State Cashes In On Gold Rush
By Nirmala Kannangara
The Geological Survey and Mines Bureau (GSMB) have faced a daunting task in monitoring the gold mining process in the Kelani River although licenses have been issued.
Following The Sunday Leader expose on the gold rush at the Kelani River in Pugoda in the Gampaha District three weeks ago, the GSMB together with the police prohibited gold mining in the Kelani River but issued licenses for the villagers who were interested in mining.
Although around 250 villagers have obtained gold mining licenses at the GSMB mobile service held on Tuesday, questions have now been raised as to how the gold mining process is to be monitored.
According to guidelines given in the precious metal mining license, a 5% royalty has to be paid to the GSMB from the mine output. It further says that the weight of the sand associated gold that could be removed should not be more than 250gm per day and no one is allowed to mine before 9am and after 4pm.

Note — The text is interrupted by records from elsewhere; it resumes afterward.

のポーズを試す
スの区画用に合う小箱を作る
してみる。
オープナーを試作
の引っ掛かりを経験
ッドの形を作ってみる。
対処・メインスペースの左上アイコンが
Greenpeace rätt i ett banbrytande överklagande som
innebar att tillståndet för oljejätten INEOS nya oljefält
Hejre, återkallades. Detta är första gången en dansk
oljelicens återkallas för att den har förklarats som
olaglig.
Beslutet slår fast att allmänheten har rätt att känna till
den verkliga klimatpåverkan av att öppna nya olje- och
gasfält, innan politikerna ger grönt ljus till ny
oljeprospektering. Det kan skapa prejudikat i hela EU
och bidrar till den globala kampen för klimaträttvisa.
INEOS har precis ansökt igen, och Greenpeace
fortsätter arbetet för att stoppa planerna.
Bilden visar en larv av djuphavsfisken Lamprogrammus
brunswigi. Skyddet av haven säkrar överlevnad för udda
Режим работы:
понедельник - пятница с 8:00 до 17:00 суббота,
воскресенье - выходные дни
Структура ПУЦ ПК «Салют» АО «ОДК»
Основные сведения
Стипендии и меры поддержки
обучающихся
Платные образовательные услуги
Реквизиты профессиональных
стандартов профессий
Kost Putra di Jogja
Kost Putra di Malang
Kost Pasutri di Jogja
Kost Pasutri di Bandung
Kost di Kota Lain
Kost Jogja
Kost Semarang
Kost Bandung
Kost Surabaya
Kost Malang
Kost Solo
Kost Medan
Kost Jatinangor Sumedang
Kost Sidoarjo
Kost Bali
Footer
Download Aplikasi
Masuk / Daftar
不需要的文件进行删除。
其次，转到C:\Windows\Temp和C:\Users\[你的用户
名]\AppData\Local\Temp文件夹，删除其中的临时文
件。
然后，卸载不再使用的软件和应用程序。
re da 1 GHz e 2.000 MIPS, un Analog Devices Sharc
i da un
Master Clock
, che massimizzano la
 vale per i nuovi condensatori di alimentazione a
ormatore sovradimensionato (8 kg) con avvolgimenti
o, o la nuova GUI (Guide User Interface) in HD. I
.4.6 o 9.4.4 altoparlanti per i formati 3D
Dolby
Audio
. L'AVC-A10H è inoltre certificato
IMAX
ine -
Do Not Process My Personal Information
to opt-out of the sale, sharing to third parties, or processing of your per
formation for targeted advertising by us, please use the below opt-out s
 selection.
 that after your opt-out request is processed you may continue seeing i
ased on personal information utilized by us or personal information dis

Questions arise as to how the GSMB could implement these regulations. Not even the Director General GSMB Anil Peiris had a proper answer to these questions.
“My institution does not possess sufficient man power to deploy at the Kelani River for scrutiny. So, we would have to seek police assistance in this regard,” Peiris said.
He added however that he has thus far not decided to meet the higher officials in the Police Department to seek their assistance but added that necessary steps have to be taken immediately to address the issue.
On the methodology to charge the 5% royalty from the miners, Peiris said that the miners either have to produce the gold they have unearthed or the sale receipts they get from the buyers.
“The licensees have to produce their sale receipts or in cases if they have not sold the quantity of gold they have unearthed, they have to produce them to the GSMB. Based on that information we could decide how much these licensees have to pay the GSMB as royalty,” said the Director General.
Peiris said that he has to decide either to deploy his own officials or ask for police assistance to make certain that accurate details of sales are given by the miners.
“It would not be easy to get accurate details from these villagers if our officials are not present at the mining site,” added Pieris.
“I have to discuss the issue enforcing the time restrictions with the police and want to request them to deploy police officers to monitor the mining hours and the minable quantity per person,” Peris said.
However, the villagers that queued at the Kumarimulla Mosque to obtain gold mining licenses were up in arms against the GSMB’s move to charge 5% royalty from each licensee.
“We have been given the opportunity to nominate a maximum of four names for the mining process in the license sheet. But we were never told that the 5% royalty is charged, from each nominee in the license. Those who have nominated four names in the license are the real losers and those who have given only one name could survive without paying an additional royalty fee,” said the angry villagers.
They further accused the GSMB for not notifying them as to how they are going to charge this royalty fee from the miners.
“Although we obtained these licenses today, we are not sure whether we will or will not be able to unearth gold from the river bed. In that case we want to know as to how the GSMB is going to charge us? We were told that the 5% royalty would be charged from the licensees believing that the daily gold output of every person is worth Rs. 1,500 which is unfair. Those who are lucky enough could unearth gold and the others would not. Unless there is a mechanism to observe this, the GSMB is trying to put the licensees in trouble,” said Faumy.
Meanwhile H. V. Sanjeewa accused Public Relations and Public Affairs Minister Mervyn Silva for trying to take the credit for GSMB holding a mobile service to help the villagers to obtain gold mining licenses easily.
“When we came here we saw as to how a certain state electronic media institution was interviewing a group of people, whom we do not know, to find out as to who has helped the villagers to obtain these licenses easily. We saw as to how this group was thanking Mervyn Silva for organizing a GSMB mobile service in Pugoda. What a joke is this? He may be an MP from Gampaha district but he has not done anything for the people in Pugoda,” said Sanjeewa.
Meanwhile H. P. Hemalatha said that they have been cheated by the GSMB.
“There were GSMB posters all over the village the last few days claiming that the annual license fee would only be Rs. 2,000 but they never said that they would be charged a 5% royalty from the output.
Neither had they said this before we paid the annual fee. We only saw it when we got the license. They have cheated the villagers,” said Hemalatha.